“You cannot teach a man anything; you can only help him to find it within himself.” — Galileo

Where do you find the highest levels of employee retention and productivity, customer satisfaction, and profitability? According to a major Gallup study (of more than 1.5 million employees across more than 87,000 divisions or work units), the answer can be found in how positively team members respond to 12 key indicators of the health of their workplace. These statements include factors such as recognition, clarity of goals, opportunities to use individual strengths, and having effective tools and equipment. Other indicators identify how much people feel cared for, whether their opinions count, personal growth opportunities, regular progress reviews, the team’s commitment to doing quality work, and whether the organization’s mission or purpose make the team member feel important. A more surprising factor that impacts the workplace is whether team members feel they have a best friend at work.

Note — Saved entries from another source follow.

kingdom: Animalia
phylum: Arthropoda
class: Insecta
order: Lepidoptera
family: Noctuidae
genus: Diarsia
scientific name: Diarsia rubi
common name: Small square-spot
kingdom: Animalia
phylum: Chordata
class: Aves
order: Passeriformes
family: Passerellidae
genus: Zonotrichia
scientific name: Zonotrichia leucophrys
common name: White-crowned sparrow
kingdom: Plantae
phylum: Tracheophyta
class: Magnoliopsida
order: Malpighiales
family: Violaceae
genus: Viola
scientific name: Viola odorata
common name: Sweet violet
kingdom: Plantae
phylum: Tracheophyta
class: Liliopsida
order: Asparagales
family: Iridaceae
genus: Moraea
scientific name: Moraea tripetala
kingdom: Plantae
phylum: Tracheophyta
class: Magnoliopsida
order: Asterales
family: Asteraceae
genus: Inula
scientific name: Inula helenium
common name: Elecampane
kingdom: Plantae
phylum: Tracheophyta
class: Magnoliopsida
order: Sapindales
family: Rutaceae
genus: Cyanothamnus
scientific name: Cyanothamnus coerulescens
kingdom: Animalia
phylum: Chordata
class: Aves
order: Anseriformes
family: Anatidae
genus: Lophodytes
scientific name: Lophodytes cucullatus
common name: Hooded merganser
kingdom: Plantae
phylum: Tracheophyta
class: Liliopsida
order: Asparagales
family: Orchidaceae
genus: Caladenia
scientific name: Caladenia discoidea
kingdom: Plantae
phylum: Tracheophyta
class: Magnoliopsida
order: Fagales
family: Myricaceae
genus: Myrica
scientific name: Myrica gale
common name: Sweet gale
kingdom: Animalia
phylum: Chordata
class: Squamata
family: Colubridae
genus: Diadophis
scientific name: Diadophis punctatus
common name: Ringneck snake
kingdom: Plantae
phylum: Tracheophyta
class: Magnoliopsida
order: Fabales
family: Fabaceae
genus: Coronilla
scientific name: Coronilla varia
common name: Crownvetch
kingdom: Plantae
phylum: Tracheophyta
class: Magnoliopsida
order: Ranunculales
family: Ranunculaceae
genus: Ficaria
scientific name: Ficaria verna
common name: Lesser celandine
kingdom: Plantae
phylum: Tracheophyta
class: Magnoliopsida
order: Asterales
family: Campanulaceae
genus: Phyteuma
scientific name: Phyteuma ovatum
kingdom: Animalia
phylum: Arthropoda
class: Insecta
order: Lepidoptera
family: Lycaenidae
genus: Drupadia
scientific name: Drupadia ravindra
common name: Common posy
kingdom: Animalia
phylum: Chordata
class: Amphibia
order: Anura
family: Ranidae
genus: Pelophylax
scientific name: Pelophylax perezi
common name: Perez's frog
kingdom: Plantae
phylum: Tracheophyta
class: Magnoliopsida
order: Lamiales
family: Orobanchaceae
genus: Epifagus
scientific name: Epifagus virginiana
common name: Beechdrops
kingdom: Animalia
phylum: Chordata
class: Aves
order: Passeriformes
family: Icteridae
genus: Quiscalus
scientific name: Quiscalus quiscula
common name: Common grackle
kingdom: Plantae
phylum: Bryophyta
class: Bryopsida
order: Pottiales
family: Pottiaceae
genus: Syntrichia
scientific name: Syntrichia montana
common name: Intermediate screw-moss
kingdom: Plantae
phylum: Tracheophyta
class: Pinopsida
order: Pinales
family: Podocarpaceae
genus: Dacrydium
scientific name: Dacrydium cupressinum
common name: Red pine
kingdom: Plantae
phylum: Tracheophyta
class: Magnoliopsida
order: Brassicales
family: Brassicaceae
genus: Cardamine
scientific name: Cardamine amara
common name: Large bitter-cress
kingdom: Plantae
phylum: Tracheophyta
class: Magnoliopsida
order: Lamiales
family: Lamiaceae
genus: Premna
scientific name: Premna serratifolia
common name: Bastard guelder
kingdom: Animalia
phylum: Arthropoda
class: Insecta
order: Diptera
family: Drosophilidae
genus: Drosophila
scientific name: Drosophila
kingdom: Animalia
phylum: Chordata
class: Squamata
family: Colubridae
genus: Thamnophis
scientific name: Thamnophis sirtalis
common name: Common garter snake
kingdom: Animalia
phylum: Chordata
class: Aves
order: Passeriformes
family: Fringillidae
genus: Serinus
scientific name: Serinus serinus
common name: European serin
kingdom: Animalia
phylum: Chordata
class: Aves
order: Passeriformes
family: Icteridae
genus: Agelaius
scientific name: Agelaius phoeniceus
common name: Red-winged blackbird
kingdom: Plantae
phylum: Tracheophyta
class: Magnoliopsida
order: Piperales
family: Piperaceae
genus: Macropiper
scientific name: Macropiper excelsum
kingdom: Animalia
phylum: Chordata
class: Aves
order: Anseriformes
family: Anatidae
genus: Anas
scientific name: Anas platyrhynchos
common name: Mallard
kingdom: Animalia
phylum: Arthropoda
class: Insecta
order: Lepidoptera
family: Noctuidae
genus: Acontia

Curt Coffman, co-author of First, Break all the Rules: What the World’s Greatest Managers Do Differently and Follow this Path: How the World’s Greatest Organizations Drive Growth by Unleashing Human Potential, challenges the well-worn phrase “People are our greatest asset.” Instead, the Gallup research shows the phrase is only partially correct: “The truly engaged and talented people that come to work every day are the real asset of your company…the best managers are persistent in creating environments where employees can strongly agree with the items in Gallup’s employee engagement survey.”

The Gallup research clearly shows that team member performance and productivity depends on growth and development that takes place at a “local” level – that is, the coaching provided by leaders who influence people directly. In other words, strong local leaders are able to build an island of excellence in a sea of mediocrity. Or a weak manager can produce very poor results despite a positive and successful organizational culture. As Gallup’s John Thackray explains, the factors have “a common ingredient: remediability. [They] address a condition that is within the capacity of managers and workers to change together, as a team initiative. Fate and acts of God are sidelined.”

There’s an old saying that teaches, “The clearer the target, the surer the aim.” It’s common sense: We can’t achieve top-level performance if we’re not clear about what it looks like. But however obvious this critical coaching strategy may seem, many managers fail to practice it. Writing about this problem in theHarvard Business Review, in what they describe as “The Set-Up-To-Fail Syndrome,” Jean-Francois Manzoni and Jean-Louis Barsoux report that “It is the bosses themselves – albeit unintentionally – who are frequently responsible for an employee’s subpar achievement.” This is typically due to a lack of clarity in performance targets or standards, roles, and responsibilities. In our own consulting practice, we have also found that confusion in these areas is a primary cause of job dissatisfaction.

Effective coaches are masters at working with people to set the performance bar very high while aligning organizational, customer, and team needs with the individual’s personal goals. While jobs may be shifting and roles evolving to meet changing conditions, a strong leader will get everyone involved in an ongoing process of redefining and resetting roles and goals. Strong leaders build upon successes and string together small wins to boost confidence about what can be achieved.

As shown in the Gallup study, strong leaders give people a chance to do what they do best every day. Marcus Buckingham, co-author of First, Break all the Rules and Now, Discover Your Strengths, explains that great managers help people “develop their natural talents to such an extent that their areas of weakness become irrelevant… with the aim of elevating each person’s performance to its highest possible levels… [strength-building] is what real development is all about.”

“The test of a good manager is to make ordinary people perform better than what seems to be their capability, to bring out the strengths they have, and to use each employee’s own internal desires to inspire them to greatness.”— Luke De Sadeleer and Joseph Sherren, Vitamin C for a Healthy Workplace

Dwelling on our own or others’ weaknesses rarely improves them. And it sure doesn’t do much for self-confidence, passion, or commitment. Like a good football coach who has different running backs for long- and short-yardage plays, a strong leader finds people whose strengths most closely match the requirements of the role (and whose weaknesses are less important) in a given situation. Rather than defining the ideal role and trying to find a perfect person to fit it, effective leaders find someone who meets most of the key criteria. He or she then tailors the responsibilities to align with the individual’s strengths.